Con quale strumento il poeta-filosofo opera la ricerca? Col sogno (“Vivrei nel sogno”); o ancora: Tutti qui in attesa/ di un attimo di sogno/ di un giorno memorabile. E la poesia è la religione laica attraverso cui si combattono i diavoli: Contro i miei diavoli… getto in faccia/manciate di poesia/e un cuore onesto.

Le parole, i pensieri, i paragoni di Giancane sono piccoli frammenti, speculari della ricerca, delle sensazioni appena percepite, di quel punto mobile che è la comprensione dello stadio incorruttibile del tempo.

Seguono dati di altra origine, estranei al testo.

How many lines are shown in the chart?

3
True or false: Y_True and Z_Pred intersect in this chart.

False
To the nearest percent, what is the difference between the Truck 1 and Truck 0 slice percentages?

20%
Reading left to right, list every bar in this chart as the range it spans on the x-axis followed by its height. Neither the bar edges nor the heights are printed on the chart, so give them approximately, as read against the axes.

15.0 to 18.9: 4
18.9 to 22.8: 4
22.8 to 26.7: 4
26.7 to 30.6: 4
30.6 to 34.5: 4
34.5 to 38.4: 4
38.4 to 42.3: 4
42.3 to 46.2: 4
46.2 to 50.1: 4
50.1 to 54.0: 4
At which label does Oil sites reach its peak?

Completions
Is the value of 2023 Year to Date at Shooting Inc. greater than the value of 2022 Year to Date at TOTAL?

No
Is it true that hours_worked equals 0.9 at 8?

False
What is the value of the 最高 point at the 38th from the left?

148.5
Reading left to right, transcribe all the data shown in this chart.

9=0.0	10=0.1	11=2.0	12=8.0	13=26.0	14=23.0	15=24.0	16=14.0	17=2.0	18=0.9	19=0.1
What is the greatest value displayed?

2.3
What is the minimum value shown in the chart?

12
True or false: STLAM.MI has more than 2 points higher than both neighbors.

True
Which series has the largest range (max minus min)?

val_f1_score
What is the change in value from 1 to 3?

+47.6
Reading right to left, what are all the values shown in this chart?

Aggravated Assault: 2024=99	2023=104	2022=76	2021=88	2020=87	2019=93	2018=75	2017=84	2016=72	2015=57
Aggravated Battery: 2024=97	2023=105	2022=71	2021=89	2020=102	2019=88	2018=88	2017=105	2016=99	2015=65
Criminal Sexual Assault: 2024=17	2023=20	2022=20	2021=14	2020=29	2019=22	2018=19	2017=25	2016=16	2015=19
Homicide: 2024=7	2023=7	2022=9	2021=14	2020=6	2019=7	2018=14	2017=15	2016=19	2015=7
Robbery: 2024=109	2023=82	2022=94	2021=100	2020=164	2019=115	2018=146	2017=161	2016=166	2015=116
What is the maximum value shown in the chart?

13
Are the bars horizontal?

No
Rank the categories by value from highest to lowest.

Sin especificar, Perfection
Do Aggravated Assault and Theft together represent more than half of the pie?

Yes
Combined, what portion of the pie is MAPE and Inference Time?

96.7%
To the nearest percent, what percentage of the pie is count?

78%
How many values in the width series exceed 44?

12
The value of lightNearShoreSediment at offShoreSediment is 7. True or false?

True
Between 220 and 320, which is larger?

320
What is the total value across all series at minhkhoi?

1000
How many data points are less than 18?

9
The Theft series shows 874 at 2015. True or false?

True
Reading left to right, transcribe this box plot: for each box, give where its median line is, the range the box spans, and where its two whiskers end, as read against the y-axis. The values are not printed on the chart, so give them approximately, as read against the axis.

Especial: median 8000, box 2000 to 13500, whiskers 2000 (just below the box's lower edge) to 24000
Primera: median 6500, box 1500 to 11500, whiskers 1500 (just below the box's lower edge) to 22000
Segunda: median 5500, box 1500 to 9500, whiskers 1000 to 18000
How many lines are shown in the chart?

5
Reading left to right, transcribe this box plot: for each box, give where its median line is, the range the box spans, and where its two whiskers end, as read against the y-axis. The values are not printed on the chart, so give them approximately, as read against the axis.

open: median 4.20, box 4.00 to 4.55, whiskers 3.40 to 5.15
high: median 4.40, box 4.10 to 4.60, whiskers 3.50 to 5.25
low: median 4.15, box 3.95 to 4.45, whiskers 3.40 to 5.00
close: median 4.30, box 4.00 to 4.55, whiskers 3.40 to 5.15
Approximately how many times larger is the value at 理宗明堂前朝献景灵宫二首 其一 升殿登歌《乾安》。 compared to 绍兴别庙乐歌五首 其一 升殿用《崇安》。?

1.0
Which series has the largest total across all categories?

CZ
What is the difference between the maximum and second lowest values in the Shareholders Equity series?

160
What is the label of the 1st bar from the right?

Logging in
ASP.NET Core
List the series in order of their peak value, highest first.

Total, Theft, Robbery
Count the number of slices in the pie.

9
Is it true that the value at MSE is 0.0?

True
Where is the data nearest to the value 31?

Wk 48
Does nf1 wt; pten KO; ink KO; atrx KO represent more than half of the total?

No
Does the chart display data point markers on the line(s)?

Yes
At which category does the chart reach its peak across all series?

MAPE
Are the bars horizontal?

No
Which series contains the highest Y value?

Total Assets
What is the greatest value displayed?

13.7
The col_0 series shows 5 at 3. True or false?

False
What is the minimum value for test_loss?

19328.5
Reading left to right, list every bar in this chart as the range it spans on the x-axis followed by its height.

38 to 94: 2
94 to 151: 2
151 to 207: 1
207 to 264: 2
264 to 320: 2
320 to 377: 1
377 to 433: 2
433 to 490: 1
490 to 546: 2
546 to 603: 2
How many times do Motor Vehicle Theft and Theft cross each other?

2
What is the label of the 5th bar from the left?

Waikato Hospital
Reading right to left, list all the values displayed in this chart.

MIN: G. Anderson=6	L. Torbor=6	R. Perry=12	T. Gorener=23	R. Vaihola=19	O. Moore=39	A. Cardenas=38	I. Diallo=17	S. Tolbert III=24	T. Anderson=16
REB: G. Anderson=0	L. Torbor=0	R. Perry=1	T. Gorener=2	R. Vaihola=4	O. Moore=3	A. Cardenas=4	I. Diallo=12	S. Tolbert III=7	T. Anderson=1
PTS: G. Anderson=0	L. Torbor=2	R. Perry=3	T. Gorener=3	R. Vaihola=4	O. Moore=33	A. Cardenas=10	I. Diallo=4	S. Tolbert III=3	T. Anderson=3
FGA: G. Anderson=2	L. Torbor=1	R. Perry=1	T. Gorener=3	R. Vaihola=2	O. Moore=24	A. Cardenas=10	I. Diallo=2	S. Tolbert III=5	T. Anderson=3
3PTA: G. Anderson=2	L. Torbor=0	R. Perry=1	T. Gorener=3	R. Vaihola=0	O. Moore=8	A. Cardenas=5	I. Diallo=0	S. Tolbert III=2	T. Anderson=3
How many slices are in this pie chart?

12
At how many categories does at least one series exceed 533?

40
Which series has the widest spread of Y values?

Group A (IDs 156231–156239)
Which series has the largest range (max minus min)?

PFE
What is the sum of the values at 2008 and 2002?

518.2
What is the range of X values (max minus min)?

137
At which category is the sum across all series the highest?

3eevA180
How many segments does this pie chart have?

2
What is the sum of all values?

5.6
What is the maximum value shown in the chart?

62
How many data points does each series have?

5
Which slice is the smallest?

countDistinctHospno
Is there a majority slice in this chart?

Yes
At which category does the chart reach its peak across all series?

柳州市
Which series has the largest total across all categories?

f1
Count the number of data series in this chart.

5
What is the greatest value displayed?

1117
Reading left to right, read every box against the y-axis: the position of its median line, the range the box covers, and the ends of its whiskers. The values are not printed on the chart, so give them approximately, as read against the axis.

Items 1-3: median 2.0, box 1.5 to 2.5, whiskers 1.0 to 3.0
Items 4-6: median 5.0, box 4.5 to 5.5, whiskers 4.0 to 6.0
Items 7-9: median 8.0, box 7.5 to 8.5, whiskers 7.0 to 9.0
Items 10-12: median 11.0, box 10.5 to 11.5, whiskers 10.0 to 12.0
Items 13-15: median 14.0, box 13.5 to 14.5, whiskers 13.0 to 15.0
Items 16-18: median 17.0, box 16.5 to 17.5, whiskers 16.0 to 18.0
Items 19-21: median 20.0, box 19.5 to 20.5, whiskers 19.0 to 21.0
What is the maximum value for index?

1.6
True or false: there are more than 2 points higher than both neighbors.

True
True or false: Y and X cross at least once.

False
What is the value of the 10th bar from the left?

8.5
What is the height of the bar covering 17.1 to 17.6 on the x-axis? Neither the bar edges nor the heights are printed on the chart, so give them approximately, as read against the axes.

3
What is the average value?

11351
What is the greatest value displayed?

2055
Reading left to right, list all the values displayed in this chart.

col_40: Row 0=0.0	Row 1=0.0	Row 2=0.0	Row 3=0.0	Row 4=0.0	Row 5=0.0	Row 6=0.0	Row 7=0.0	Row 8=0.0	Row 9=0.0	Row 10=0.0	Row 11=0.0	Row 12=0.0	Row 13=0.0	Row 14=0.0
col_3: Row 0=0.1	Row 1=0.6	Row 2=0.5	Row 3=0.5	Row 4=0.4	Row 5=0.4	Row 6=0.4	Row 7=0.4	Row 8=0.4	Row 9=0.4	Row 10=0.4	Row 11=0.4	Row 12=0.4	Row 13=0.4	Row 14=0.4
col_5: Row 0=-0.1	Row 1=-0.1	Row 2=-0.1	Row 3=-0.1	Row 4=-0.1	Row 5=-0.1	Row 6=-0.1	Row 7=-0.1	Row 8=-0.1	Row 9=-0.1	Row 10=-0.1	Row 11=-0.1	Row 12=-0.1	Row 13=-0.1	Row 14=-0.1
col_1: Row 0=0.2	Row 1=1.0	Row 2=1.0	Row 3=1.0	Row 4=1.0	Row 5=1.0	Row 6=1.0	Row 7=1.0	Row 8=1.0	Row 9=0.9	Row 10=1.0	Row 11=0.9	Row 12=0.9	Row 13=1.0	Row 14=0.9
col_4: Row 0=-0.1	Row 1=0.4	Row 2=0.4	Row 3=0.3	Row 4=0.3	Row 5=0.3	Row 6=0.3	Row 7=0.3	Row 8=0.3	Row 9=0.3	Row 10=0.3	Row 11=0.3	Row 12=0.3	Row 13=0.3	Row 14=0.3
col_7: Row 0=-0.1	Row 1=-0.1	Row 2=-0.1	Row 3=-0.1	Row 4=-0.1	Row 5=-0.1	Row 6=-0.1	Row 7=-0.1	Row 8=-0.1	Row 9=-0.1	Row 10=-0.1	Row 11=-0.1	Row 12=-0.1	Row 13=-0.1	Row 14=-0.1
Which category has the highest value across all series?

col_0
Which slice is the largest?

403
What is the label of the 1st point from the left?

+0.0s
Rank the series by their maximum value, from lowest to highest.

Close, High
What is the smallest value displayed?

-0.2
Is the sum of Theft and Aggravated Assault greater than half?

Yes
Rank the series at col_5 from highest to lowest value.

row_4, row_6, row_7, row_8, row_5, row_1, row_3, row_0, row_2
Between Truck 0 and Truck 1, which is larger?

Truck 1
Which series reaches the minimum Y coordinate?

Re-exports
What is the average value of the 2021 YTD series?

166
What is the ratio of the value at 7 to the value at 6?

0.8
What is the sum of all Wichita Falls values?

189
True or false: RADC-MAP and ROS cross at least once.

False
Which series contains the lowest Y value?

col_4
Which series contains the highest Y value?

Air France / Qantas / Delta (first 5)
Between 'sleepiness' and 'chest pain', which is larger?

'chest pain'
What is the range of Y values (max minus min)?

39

Nel 2009 è la volta delle “21 poesie metafisiche” in cui ancora centrale è l’attenzione al concetto di tempo, con la precisazione che un poeta quando muore, in realtà rimane vivo grazie ai suoi versi scintillanti.

Ne “Le aritmie del cuore” (2013) il dettato si fa più malinconico e regolare con una poesia rammemorante; ironica e dolce è quella dedicata a Francesco Nicassio; una sorta di carpe diem in quella dedicata a San Fele; poi non manca “Il successo e la poesia”, in cui Giancane scrive quello che proferisce da tempo nelle sue conferenze, ovvero che se qualcuno cerca il successo deve abbandonare la scrittura poetica.

Nel 2016 è la volta dei “Canti della tartaruga”, versi rivolti all’esempio vivente della lentezza. Emerge uno spirito francescano, allorquando Giancane scrive che, pur nella differenza tra chi legge Guerra e pace e chi si acquatta dietro la verbana, uomo e tartaruga sono uguali, nella misura in cui fanno parte dell’infinito cosmo due miracoli indicibili in cui scorre sangue e movimento.

Forse nel silenzio della tartaruga così lenta e così goffa, è racchiuso il senso di questa vita che ci attraversa, nonostante tutto.

In “Anima vagabonda” (2018) troviamo quello che l’Autore chiama gli appunti di una biografia. È un viaggio autobiografico, appunto, che a settant’anni, dice lo stesso Autore, urge l’esigenza di fare consuntivi; così lo studioso barese mette a fuoco le esperienze, gli incontri, i sogni di una intera esistenza: Queste poesie, lettore, non sono solo mie./Sono anche tue e di tutti coloro che ho/incontrato.

Giancane ha attraversato la società italiana nelle sue trasformazioni, da quella preindustriale a quella telematica; è stato spettatore di diversi miti della modernità; è stato attore dei sogni di cambiamento che hanno attraversato l’Italia; ha caricato di energia libertaria e di sogno liberante le sue adesioni alle battaglie civili e antidogmatiche (così si giustificano le sue esperienze teatrali, i gruppi culturali, i lunedì letterari); impegni che altro non sono che il bisogno di modellarsi ai principi della razionalità e contestualmente lasciare spazio ai sogni, ad una visione del mondo più aperta, tollerante, umana.

Il linguaggio utilizzato è chiaro, senza mai perdere il tono ironico; sono versi semplici, umili, schietti ma che tracciano un percorso di profonda riflessione e contengono una fiducia nella vita e nelle potenzialità umane.

Allora, essendo la vita la fonte delle emozioni e dei sentimenti, Giancane si sofferma, in più di mezzo secolo, sulla felicità, sull’amore, sulla funzione eternatrice della poesia, sulla natura e sugli uomini.

Chi fra cent’anni vorrà scrivere una biografia dell’intellettuale barese, troverà abbastanza materiale sia nella silloge del 2018, sia nei due tomi di Il meglio di me: potrà analizzare, valutare e/o criticare una vita dedicata ad una grande sposa.

Il secondo volume, infine, si chiude con una bella sezione di testimonianze critiche al primo volume, a firma di Lino Angiuli, Maria Grazia Lenisa, Pasquale Montalto, Raffaele Nigro, Gianni Antonio Palumbo, Cosimo Rodia, Silvano Trevisani, Gerardo Trisolini, che costituiscono delle significative guide interpretative.